- Interactive map of Brabant Lake
- Coordinates: 56°06′58″N 103°45′05″W﻿ / ﻿56.11611°N 103.75139°W
- Country: Canada
- Province: Saskatchewan
- District: Northern Saskatchewan Administration District

Population
- • Total: 102

= Brabant Lake =

Northern settlement in Saskatchewan, Canada

Brabant Lake is an Indian settlement of 102 people located in Northern Saskatchewan, Canada. Brabant Lake is 172 km northeast of La Ronge and 45 km southwest of Southend.
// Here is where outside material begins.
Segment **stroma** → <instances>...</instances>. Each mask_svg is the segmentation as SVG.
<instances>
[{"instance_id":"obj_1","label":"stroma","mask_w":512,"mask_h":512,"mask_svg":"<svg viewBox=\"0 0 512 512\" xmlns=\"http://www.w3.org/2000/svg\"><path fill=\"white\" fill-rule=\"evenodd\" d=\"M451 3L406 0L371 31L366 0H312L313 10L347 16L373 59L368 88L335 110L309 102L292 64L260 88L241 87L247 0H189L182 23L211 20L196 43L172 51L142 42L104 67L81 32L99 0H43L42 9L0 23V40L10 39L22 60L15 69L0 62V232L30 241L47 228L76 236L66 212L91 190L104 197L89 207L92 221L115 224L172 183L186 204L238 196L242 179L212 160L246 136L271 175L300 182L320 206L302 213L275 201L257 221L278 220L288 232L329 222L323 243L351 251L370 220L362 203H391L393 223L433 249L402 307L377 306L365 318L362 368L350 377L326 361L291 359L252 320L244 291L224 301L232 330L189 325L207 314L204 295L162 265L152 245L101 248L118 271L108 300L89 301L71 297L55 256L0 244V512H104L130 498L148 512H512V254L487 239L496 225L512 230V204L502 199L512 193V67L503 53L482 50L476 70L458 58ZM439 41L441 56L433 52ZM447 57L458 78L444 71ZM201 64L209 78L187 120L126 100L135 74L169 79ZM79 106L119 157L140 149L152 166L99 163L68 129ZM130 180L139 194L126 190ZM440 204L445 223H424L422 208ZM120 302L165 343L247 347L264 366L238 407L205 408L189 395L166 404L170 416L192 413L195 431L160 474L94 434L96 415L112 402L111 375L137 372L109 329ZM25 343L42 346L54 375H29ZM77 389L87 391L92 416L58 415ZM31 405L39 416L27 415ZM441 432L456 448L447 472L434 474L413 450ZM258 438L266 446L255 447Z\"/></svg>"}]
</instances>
The community is located on the northern end of Brabant Lake near the mouth of the Waddy River and is accessed by Highway 102. The traditional name of the community in Cree is ᐑᐳᐢᑳᐏ ᓵᑲᐦᐃᑲᓂᕽ wîposkâwi-sâkahikanihk, meaning burnt area lake.

== Geography ==
Brabant is located in the Precambrian Shield in Saskatchewan's Northern Administration District.

== Demographics ==
The community's population in 2016 was 65, composed of Cree people. 35 people declared that their mother tongue is Cree language, 25 declared English, and 5 declared both Cree and English.

== Industry and tourism ==
Trapping, tourism, and mining are the main industries of the area. A local road provides access to Lower Waddy and Upper Waddy lakes. Near the community, on the shore of Brabant Lake, where Waddy River flows in, is a small, free campground with lake access.